*** Begin section ***

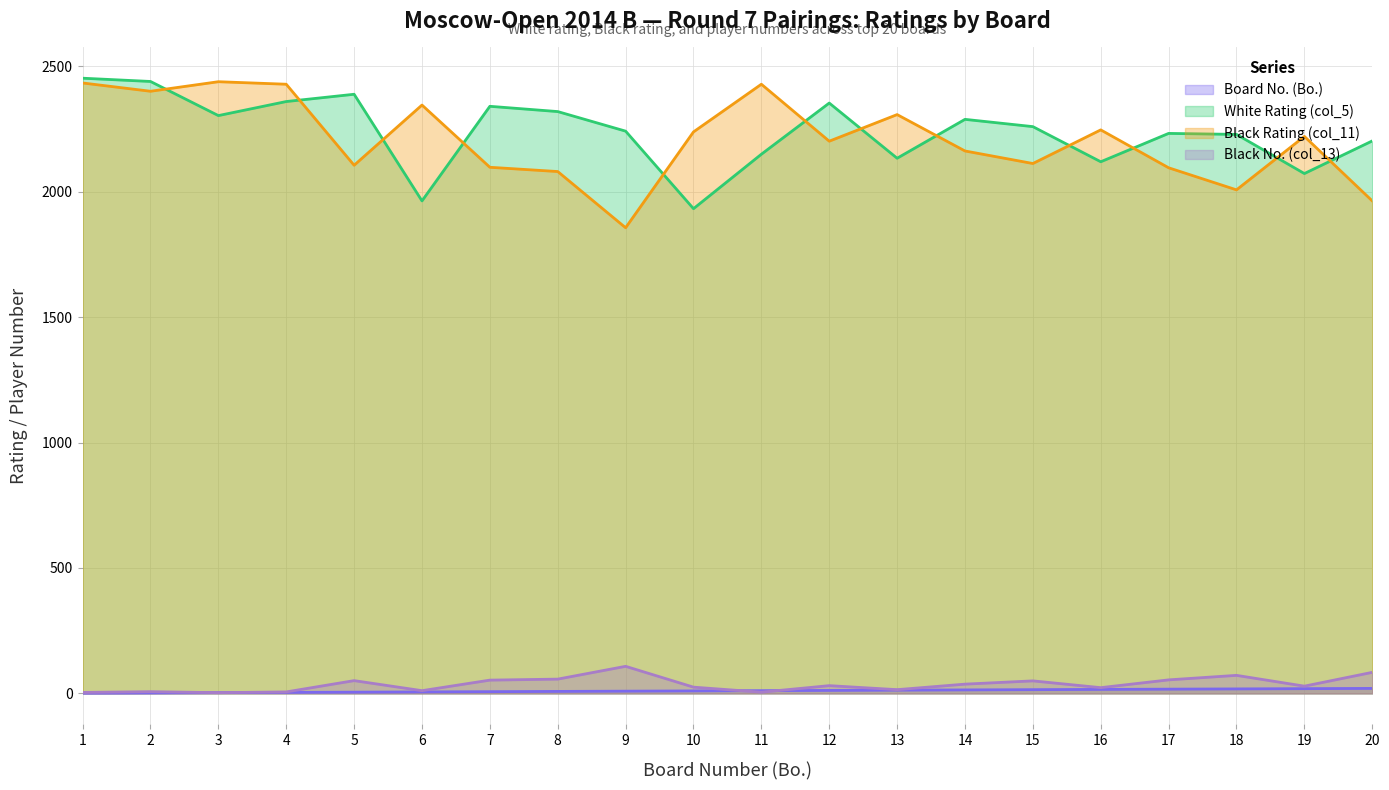

In White Rating (col_5), how many points are lower than both neighbors (excluding endpoints)?

6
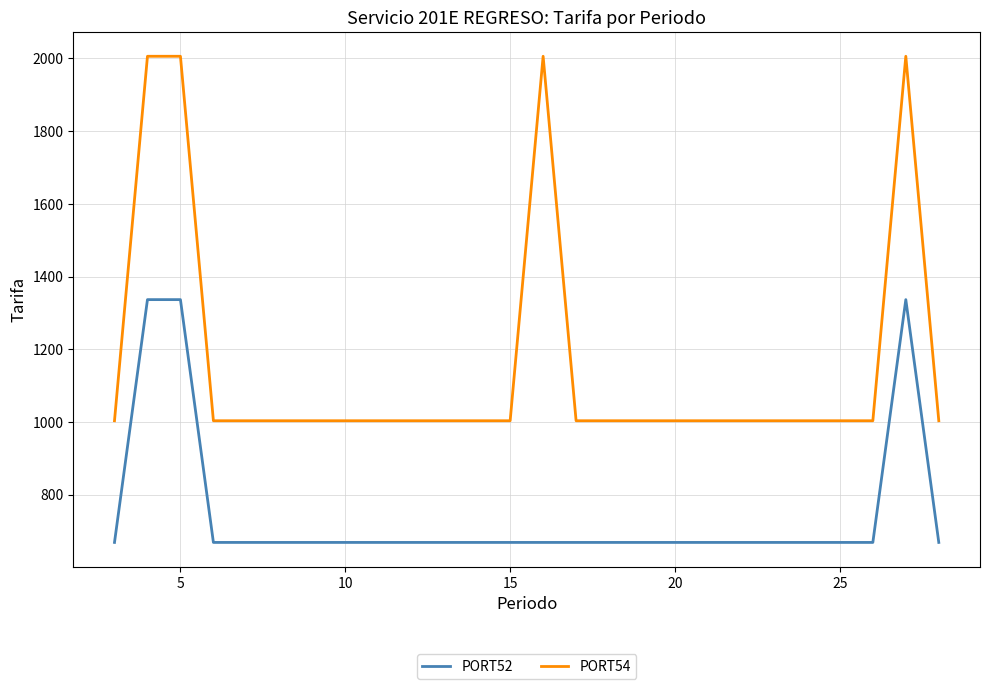

What is the smallest value displayed?

668.2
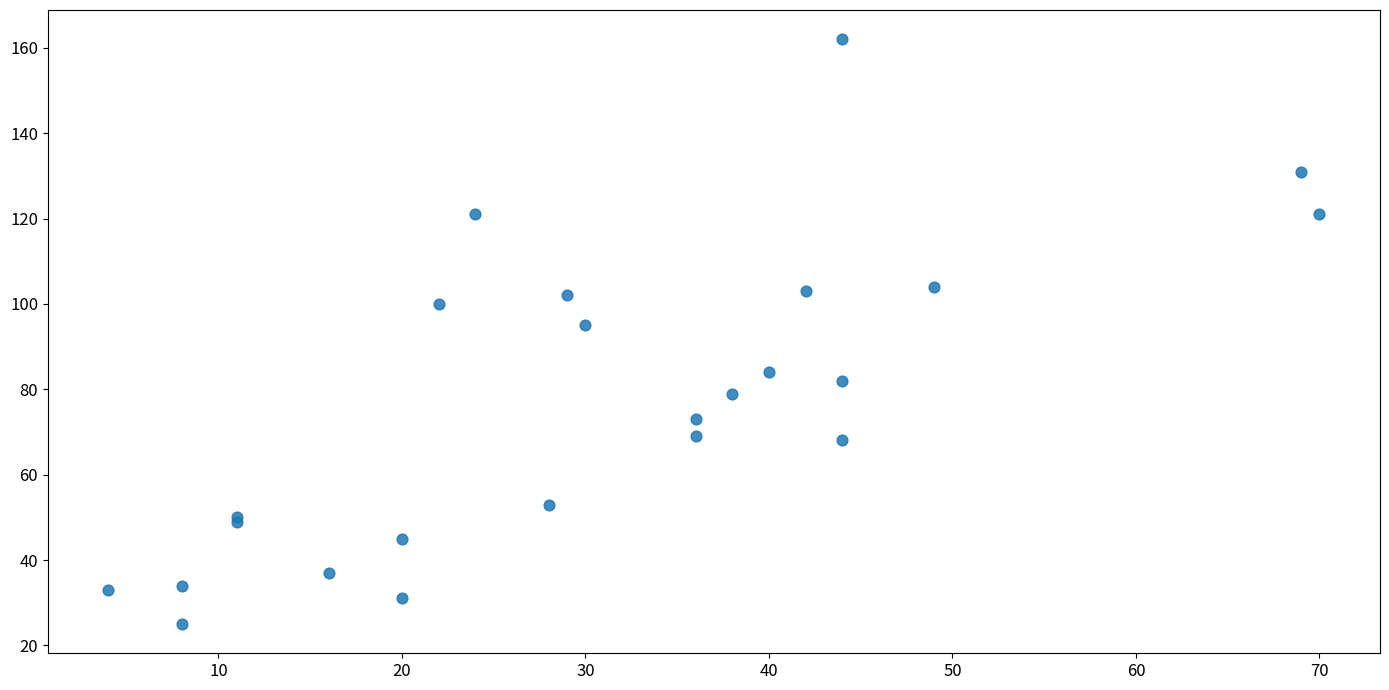

What Y value in the scatter plot is closest to 93?

95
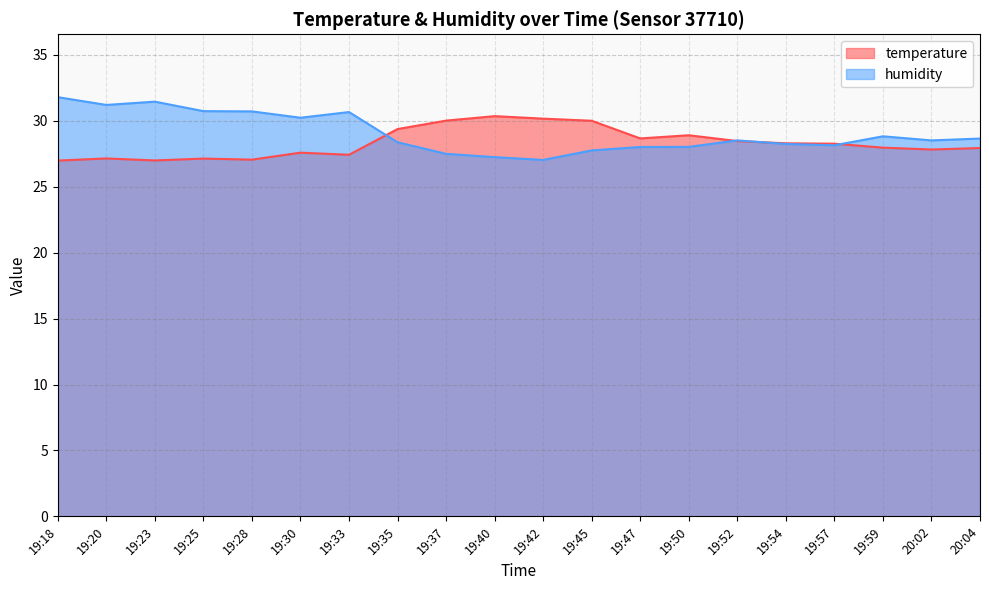

Where is the first local minimum for temperature?

19:23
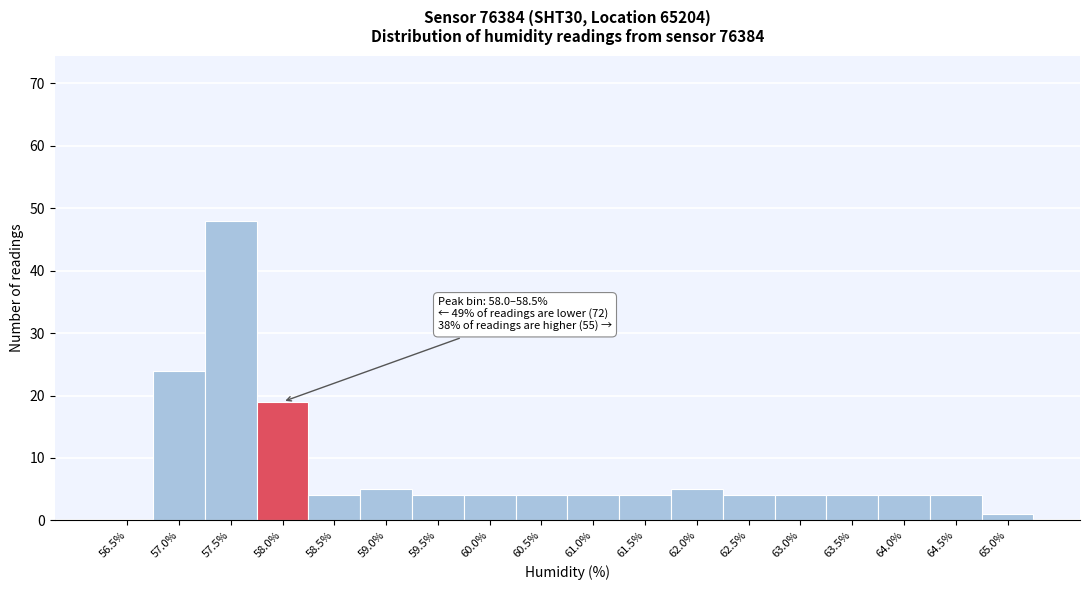

Reading right to left, what are all the values shown in this chart?

65.0%=1	64.5%=4	64.0%=4	63.5%=4	63.0%=4	62.5%=4	62.0%=5	61.5%=4	61.0%=4	60.5%=4	60.0%=4	59.5%=4	59.0%=5	58.5%=4	58.0%=19	57.5%=48	57.0%=24	56.5%=0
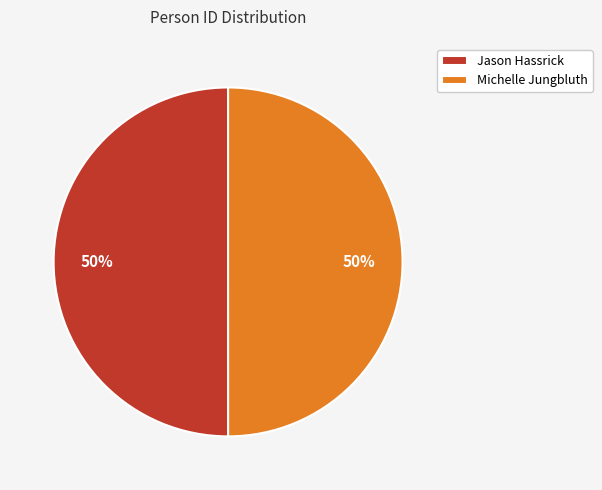

How many segments does this pie chart have?

2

*** End section ***

* _THE TASK_: Rewrite the material starting at the line containing "What Y value" and ending at the end of the material, changing "chart" to "graph" and leaving everything else unchanged. Leave the pictures out of your answer.

* _ANSWER TO THIS TASK_:
What Y value in the scatter plot is closest to 93?

95

Where is the first local minimum for temperature?

19:23

Reading right to left, what are all the values shown in this graph?

65.0%=1	64.5%=4	64.0%=4	63.5%=4	63.0%=4	62.5%=4	62.0%=5	61.5%=4	61.0%=4	60.5%=4	60.0%=4	59.5%=4	59.0%=5	58.5%=4	58.0%=19	57.5%=48	57.0%=24	56.5%=0

How many segments does this pie graph have?

2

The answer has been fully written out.